→ Exercise requirements
Write everything from the start of the records down to the line containing "1.12.2012 geltende generelle", both ends included, as a JSON list of strings with one string per line and blank lines omitted. Leave the pictures out of the list.

◆ ◆ ◆

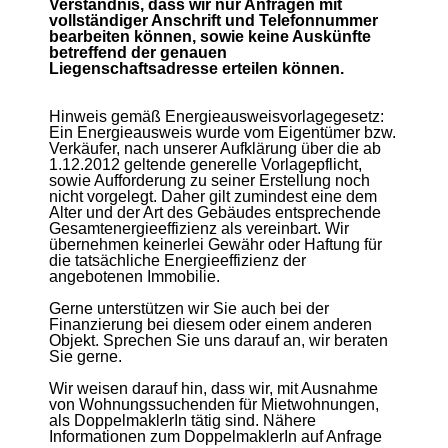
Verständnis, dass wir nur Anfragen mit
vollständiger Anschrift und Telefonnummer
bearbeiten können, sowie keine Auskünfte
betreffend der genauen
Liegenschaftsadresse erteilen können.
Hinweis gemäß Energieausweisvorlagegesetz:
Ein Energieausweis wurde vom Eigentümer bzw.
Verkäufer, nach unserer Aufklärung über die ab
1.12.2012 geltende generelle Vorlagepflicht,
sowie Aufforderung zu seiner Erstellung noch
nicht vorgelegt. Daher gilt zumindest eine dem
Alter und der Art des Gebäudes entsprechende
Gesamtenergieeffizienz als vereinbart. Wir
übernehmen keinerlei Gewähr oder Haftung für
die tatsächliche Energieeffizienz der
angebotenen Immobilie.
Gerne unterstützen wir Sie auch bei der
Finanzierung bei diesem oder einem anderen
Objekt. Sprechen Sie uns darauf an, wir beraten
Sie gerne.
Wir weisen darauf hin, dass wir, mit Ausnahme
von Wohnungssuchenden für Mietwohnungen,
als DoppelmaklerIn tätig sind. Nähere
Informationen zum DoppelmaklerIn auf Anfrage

◆ ◆ ◆

→ Exercise result
[
  "Verständnis, dass wir nur Anfragen mit",
  "vollständiger Anschrift und Telefonnummer",
  "bearbeiten können, sowie keine Auskünfte",
  "betreffend der genauen",
  "Liegenschaftsadresse erteilen können.",
  "Hinweis gemäß Energieausweisvorlagegesetz:",
  "Ein Energieausweis wurde vom Eigentümer bzw.",
  "Verkäufer, nach unserer Aufklärung über die ab",
  "1.12.2012 geltende generelle Vorlagepflicht,"
]